What is Qtum? (QTUM)

The Beginner’s Guide

Qtum (pronounced “quantum”) is a cryptocurrency software that aims to combine different parts of the Bitcoin and Ethereum design models in a bid to entice application developers. 

That’s because, despite some general similarities, Bitcoin and Ethereum diverge in the specifics of how their blockchains operate and how they record and update balances held by users. 

By attempting a design that blends unique aspects of the two networks, Qtum aims to offer an alternative to Ethereum that can compete on programming, while maintaining compatibility with Bitcoin, offering something like a best-of-both-worlds blockchain solution. 

The Qtum team believes this design will entice users seeking to build applications running on a blockchain, the main value proposition of Ethereum, with allowing their creations to transact in a similar way to how Bitcoin does. 

However, users are likely to find Qtum also includes many other aspects of other competing cryptocurrency networks.

The Qtum’s cryptocurrency, QTUM, for example, is used to pay fees to those who help operate the network, and the distribution of newly minted QTUM is based on ownership of the asset. 

QTUM coins also provide voting rights in its on-chain governance system, meaning if you buy QTUM, you can influence the direction of the software’s development. 

Those seeking to stay connected on the status of the Qtum project can follow its official blog

There, project leaders release detailed quarterly updates on the state of their development direction and general financials. 

What is qtum


Who created Qtum?

Founded in 2016, Qtum was released by the Qtum Foundation, a non-profit organization based in Singapore that develops and maintains the software.

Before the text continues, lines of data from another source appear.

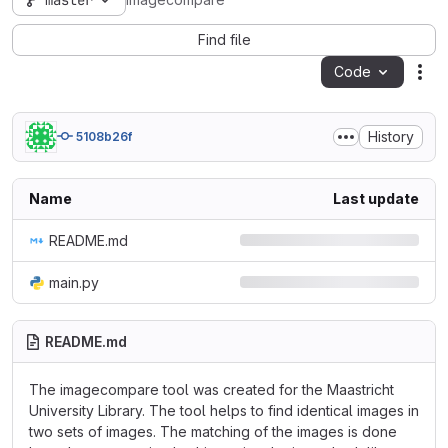
master
imagecompare
Find file
Code
Act
History
5108b26f
Name
Last update
README.md
main.py
README.md
The imagecompare tool was created for the Maastricht
University Library. The tool helps to find identical images in
two sets of images. The matching of the images is done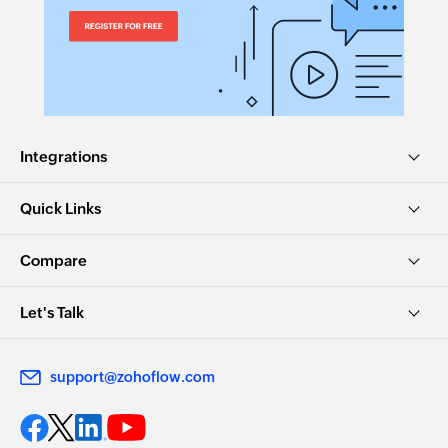
Integrations
Quick Links
Compare
Let's Talk
support@zohoflow.com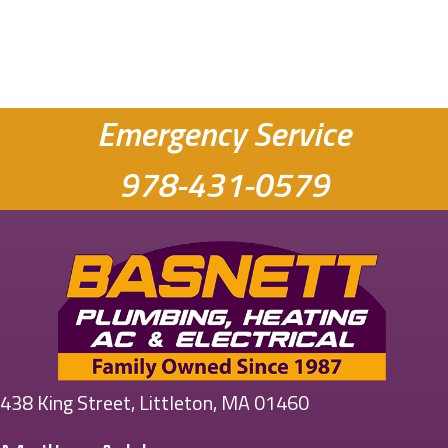
Emergency Service
978-431-0579
438 King Street, Littleton, MA 01460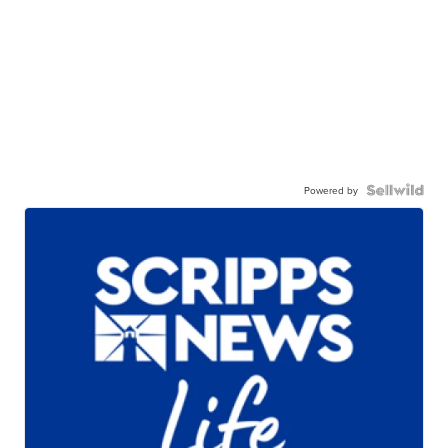
Powered by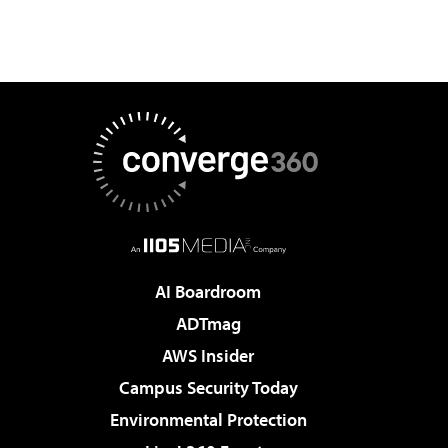
AI Boardroom
ADTmag
AWS Insider
Campus Security Today
Environmental Protection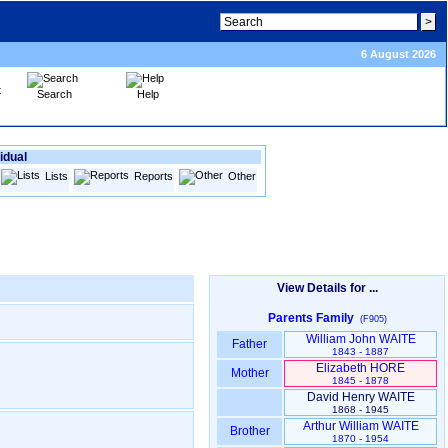
6 August 2026
Search
Help
idual
Lists
Reports
Other
View Details for ...
Parents Family
(F905)
William John WAITE
Father
1843 - 1887
Elizabeth HORE
Mother
1845 - 1878
David Henry WAITE
1868 - 1945
Arthur William WAITE
Brother
1870 - 1954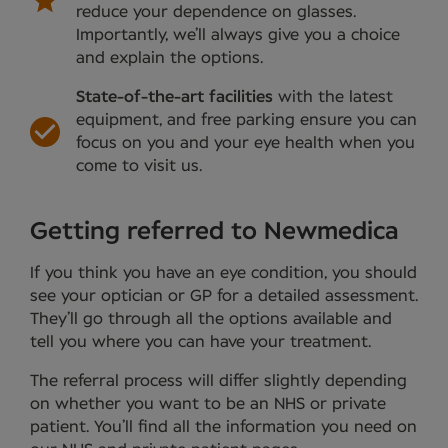
reduce your dependence on glasses.
Importantly, we’ll always give you a choice
and explain the options.
State-of-the-art facilities
with the latest
equipment, and free parking ensure you can
focus on you and your eye health when you
come to visit us.
Getting referred to Newmedica
If you think you have an eye condition, you should
see your optician or GP for a detailed assessment.
They’ll go through all the options available and
tell you where you can have your treatment.
The referral process will differ slightly depending
on whether you want to be an NHS or private
patient. You’ll find all the information you need on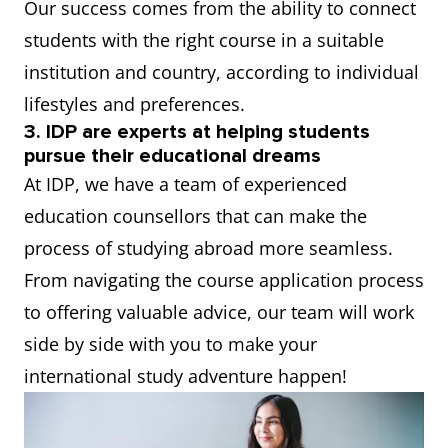
Our success comes from the ability to connect
students with the right course in a suitable
institution and country, according to individual
lifestyles and preferences.
3. IDP are experts at helping students
pursue their educational dreams
At IDP, we have a team of experienced
education counsellors that can make the
process of studying abroad more seamless.
From navigating the course application process
to offering valuable advice, our team will work
side by side with you to make your
international study adventure happen!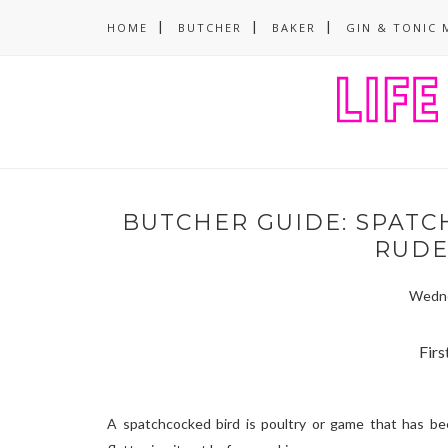
HOME
BUTCHER
BAKER
GIN & TONIC 
BUTCHER GUIDE: SPATCH
RUDE,
Wedne
First
A spatchcocked bird is poultry or game that has be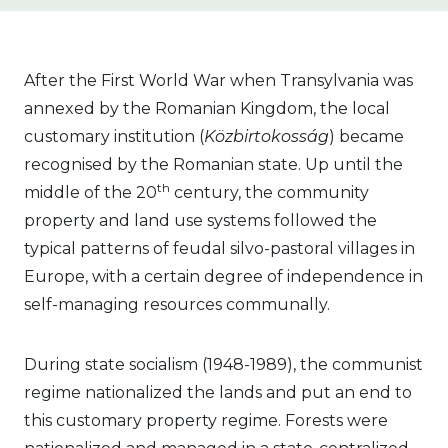
After the First World War when Transylvania was
annexed by the Romanian Kingdom, the local
customary institution (
Közbirtokosság
) became
recognised by the Romanian state. Up until the
th
middle of the 20
century, the community
property and land use systems followed the
typical patterns of feudal silvo-pastoral villages in
Europe, with a certain degree of independence in
self-managing resources communally.
During state socialism (1948-1989), the communist
regime nationalized the lands and put an end to
this customary property regime. Forests were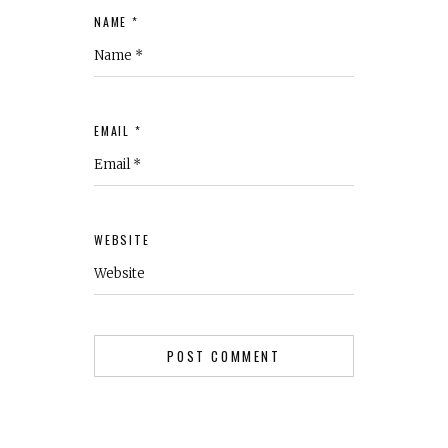
NAME *
EMAIL *
WEBSITE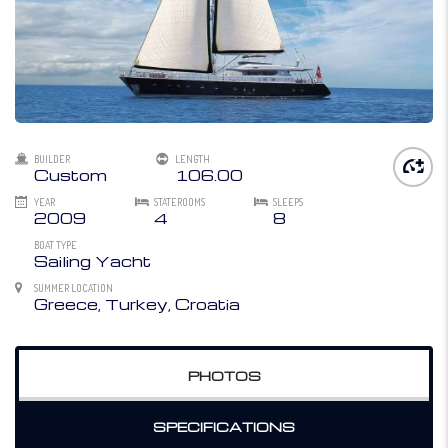
BUILDER
LENGTH
Custom
106.00
YEAR
STATEROOMS
SLEEPS
2009
4
8
BOAT TYPE
Sailing Yacht
SUMMER LOCATION
Greece, Turkey, Croatia
PHOTOS
SPECIFICATIONS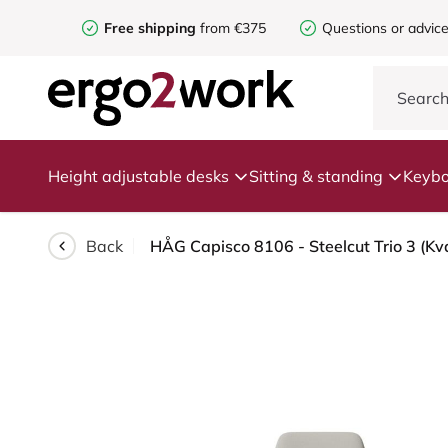
Free shipping
from €375
Questions or advic
Height adjustable desks
Sitting & standing
Keybo
Back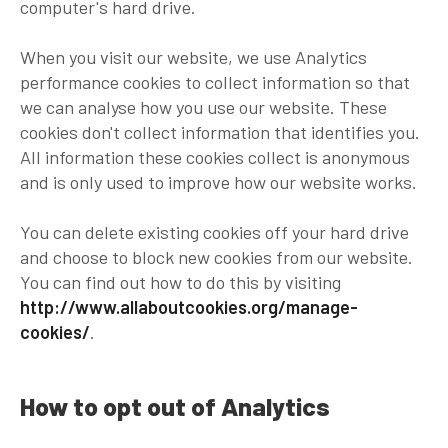
computer's hard drive.
When you visit our website, we use Analytics
performance cookies to collect information so that
we can analyse how you use our website. These
cookies don't collect information that identifies you.
All information these cookies collect is anonymous
and is only used to improve how our website works.
You can delete existing cookies off your hard drive
and choose to block new cookies from our website.
You can find out how to do this by visiting
http://www.allaboutcookies.org/manage-
cookies/
.
How to opt out of Analytics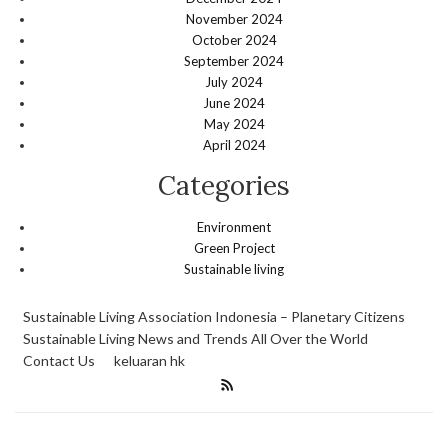
November 2024
October 2024
September 2024
July 2024
June 2024
May 2024
April 2024
Categories
Environment
Green Project
Sustainable living
Sustainable Living Association Indonesia – Planetary Citizens
Sustainable Living News and Trends All Over the World
Contact Us
keluaran hk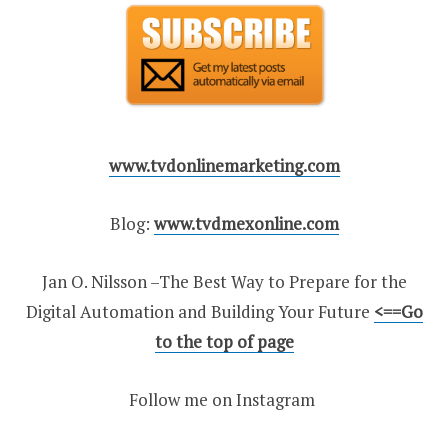
www.tvdonlinemarketing.com
Blog:
www.tvdmexonline.com
Jan O. Nilsson –The Best Way to Prepare for the
Digital Automation and Building Your Future
<
==Go
to the top of page
Follow me on Instagram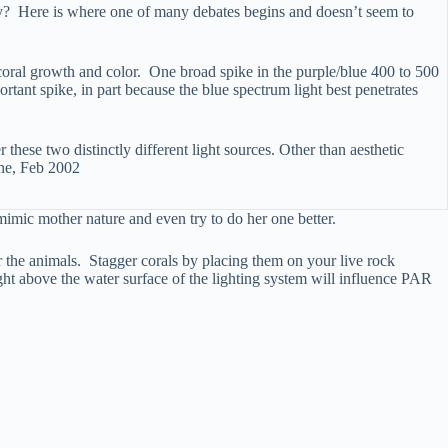
lly? Here is where one of many debates begins and doesn’t seem to
 coral growth and color. One broad spike in the purple/blue 400 to 500
tant spike, in part because the blue spectrum light best penetrates
 these two distinctly different light sources. Other than aesthetic
ine, Feb 2002
 mimic mother nature and even try to do her one better.
or the animals. Stagger corals by placing them on your live rock
ight above the water surface of the lighting system will influence PAR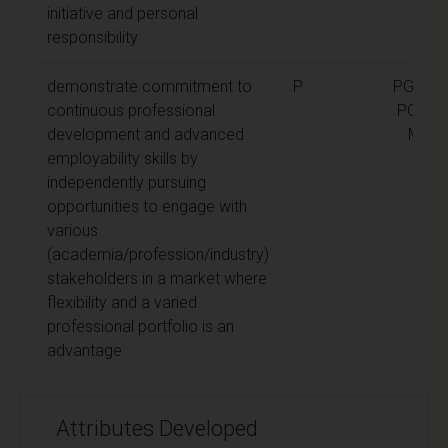
initiative and personal
responsibility
demonstrate commitment to
P
PGCert,
continuous professional
PGDip,
development and advanced
MA
employability skills by
independently pursuing
opportunities to engage with
various
(academia/profession/industry)
stakeholders in a market where
flexibility and a varied
professional portfolio is an
advantage
Attributes Developed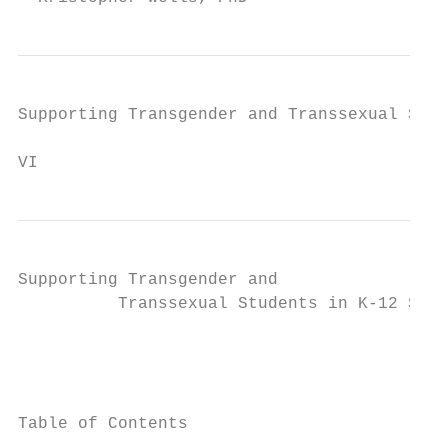
Supporting Transgender and Transsexual Stud
VI
Supporting Transgender and

          Transsexual Students in K-12 Scho
                                           
                                           
Table of Contents
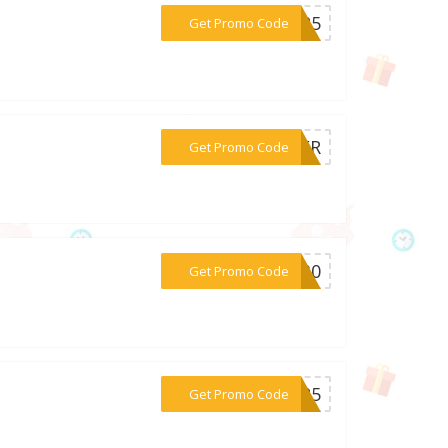
***EC25
Get Promo Code
***CHER
Get Promo Code
***AL30
Get Promo Code
***NE25
Get Promo Code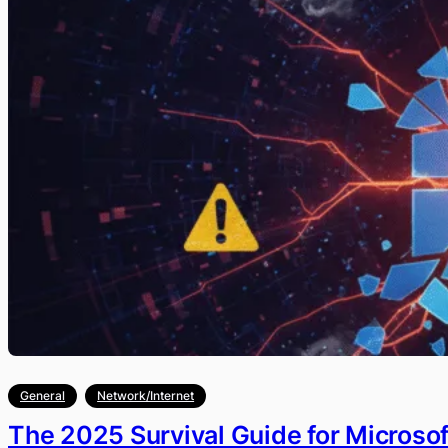
General
Network/Internet
The 2025 Survival Guide for Microso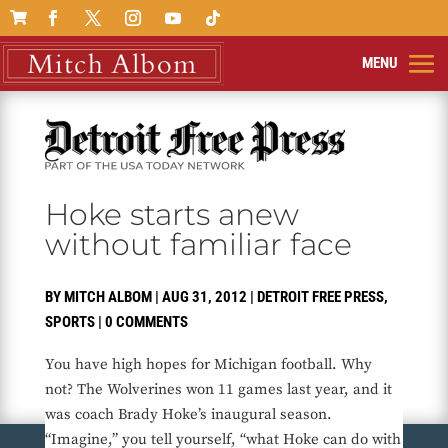

Hoke starts anew
without familiar face
BY
MITCH ALBOM
|
AUG 31, 2012
|
DETROIT FREE PRESS
,
SPORTS
|
0 COMMENTS
You have high hopes for Michigan football. Why
not? The Wolverines won 11 games last year, and it
was coach Brady Hoke’s inaugural season.
“Imagine,” you tell yourself, “what Hoke can do with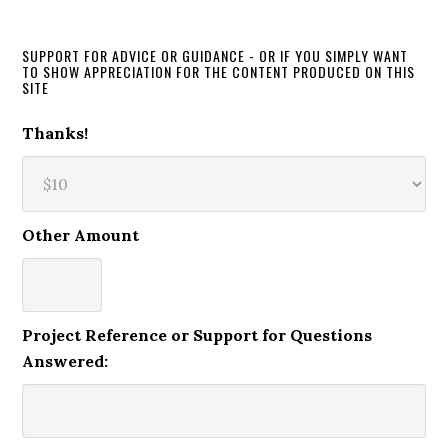
SUPPORT FOR ADVICE OR GUIDANCE - OR IF YOU SIMPLY WANT
TO SHOW APPRECIATION FOR THE CONTENT PRODUCED ON THIS
SITE
Thanks!
Other Amount
Project Reference or Support for Questions
Answered: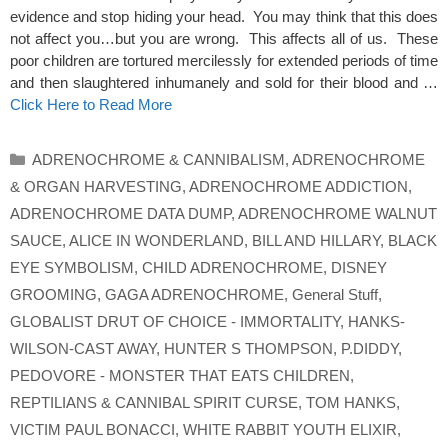
evidence and stop hiding your head. You may think that this does
not affect you…but you are wrong. This affects all of us. These
poor children are tortured mercilessly for extended periods of time
and then slaughtered inhumanely and sold for their blood and …
Click Here to Read More
Categories
ADRENOCHROME & CANNIBALISM
,
ADRENOCHROME
& ORGAN HARVESTING
,
ADRENOCHROME ADDICTION
,
ADRENOCHROME DATA DUMP
,
ADRENOCHROME WALNUT
SAUCE
,
ALICE IN WONDERLAND
,
BILL AND HILLARY
,
BLACK
EYE SYMBOLISM
,
CHILD ADRENOCHROME
,
DISNEY
GROOMING
,
GAGA ADRENOCHROME
,
General Stuff
,
GLOBALIST DRUT OF CHOICE - IMMORTALITY
,
HANKS-
WILSON-CAST AWAY
,
HUNTER S THOMPSON
,
P.DIDDY
,
PEDOVORE - MONSTER THAT EATS CHILDREN
,
REPTILIANS & CANNIBAL SPIRIT CURSE
,
TOM HANKS
,
VICTIM PAUL BONACCI
,
WHITE RABBIT YOUTH ELIXIR
,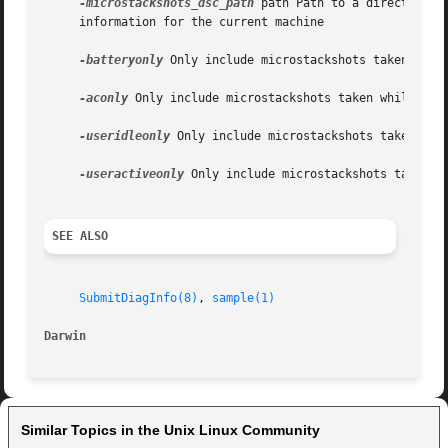
-microstackshots_dsc_path
 path Path to a directory c
     information for the current machine

-batteryonly
 Only include microstackshots taken while
-aconly
 Only include microstackshots taken while the 
-useridleonly
 Only include microstackshots taken whil
-useractiveonly
 Only include microstackshots taken wh
SEE ALSO
SubmitDiagInfo(8)
, 
sample(1)
Darwin
Similar Topics in the Unix Linux Community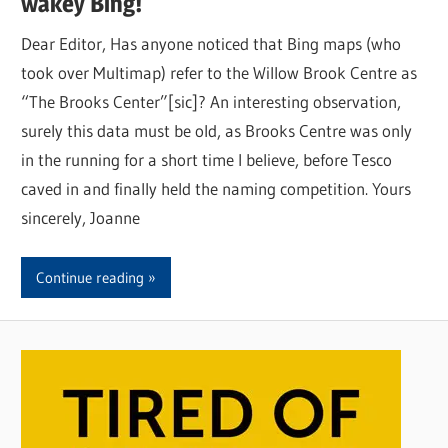
wakey Bing!
Dear Editor, Has anyone noticed that Bing maps (who
took over Multimap) refer to the Willow Brook Centre as
“The Brooks Center”[sic]? An interesting observation,
surely this data must be old, as Brooks Centre was only
in the running for a short time I believe, before Tesco
caved in and finally held the naming competition. Yours
sincerely, Joanne
Continue reading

In 2017, the Qtum Foundation held an initial coin offering (ICO) in which it raised $15 million by selling 51% of the 100 million units of Qtum’s cryptocurrency, QTUM, in existence.  

The remainder of the supply was either given to the investors and the founding team or else allocated for business development. The Qtum software went live in October 2017. 


How does Qtum work?

To achieve its ambitious vision, the Qtum team modified Bitcoin’s code to allow its software users to write Ethereum-like smart contracts applications on top of it. 

Put simply, its base layer copies Bitcoin’s transaction model (UTXO), while an additional layer on top operates in a way akin to Ethereum’s virtual machine (EVM), the element that executes its smart contracts and decentralized programs. 

Like Ethereum, Qtum has built its own virtual machine that allows developers to write and execute programs across its distributed network of computers. 

Account Abstraction Layer

The Account Abstraction Layer (AAL), Qtum’s signature technology, is the element that allows the Qtum blockchain to communicate between these two layers. 

By modifying Bitcoin’s core code with a set of new commands, the AAL makes the creation, execution and handling of smart contracts that operate more like they do on Ethereum possible.

Lastly, the AAL updates the blockchain ledger after it processes smart contract transactions and adds each transaction to new blocks. 

Mutualized Proof-of-Stake

To keep its network in sync, Qtum uses a variation on proof-of-stake (PoS) consensus called mutualized proof-of-stake (MPoS). 

In order for nodes to validate and process transactions, they must stake QTUM in a wallet. In return for validating, processing and recording transactions, these nodes receive a reward in the form of newly minted QTUM along with the transaction fees (paid in QTUM) included in a block.

Each new block reward is divided equally between the block producing nodes and nine previous ones. This reduces the probability of an attack by masking the immediate block reward amount from potential attackers, the project claims. 



Why does QTUM have value?

The QTUM cryptocurrency plays a key role in maintaining and operating the Qtum network, and can be used for holding, spending, sending or staking. 

As such, QTUM’s main use case is to pay fees for executing contracts on the Qtum blockchain.

Additionally, by owning and staking QTUM, users gain the ability to vote on network upgrades, with each vote being proportional to the amount of QTUM cryptocurrency they stake. 

While the initial supply of QTUM was 100 million tokens, the protocol allows for new minting of tokens to the tune of 4 QTUM per block. 

Similar to Bitcoin, however, QTUM is scarce, as the number of QTUM released in each block is cut in half roughly every four years to keep the total supply finite. 


Why use QTUM?

Qtum may be appealing for businesses looking to launch new kinds of applications on a blockchain. In fact, to date, there are a variety of projects that have done just that. 

For instance, Qtum has integrated its software into open developer offerings from Amazon Web Services’ China division and Google Cloud Platform, allowing users to spin up and run versions of the Qtum software in these sandboxes.

As such, investors may want to seek and add QTUM to their portfolio should they believe the market will one day favor blockchains appealing to enterprise use cases.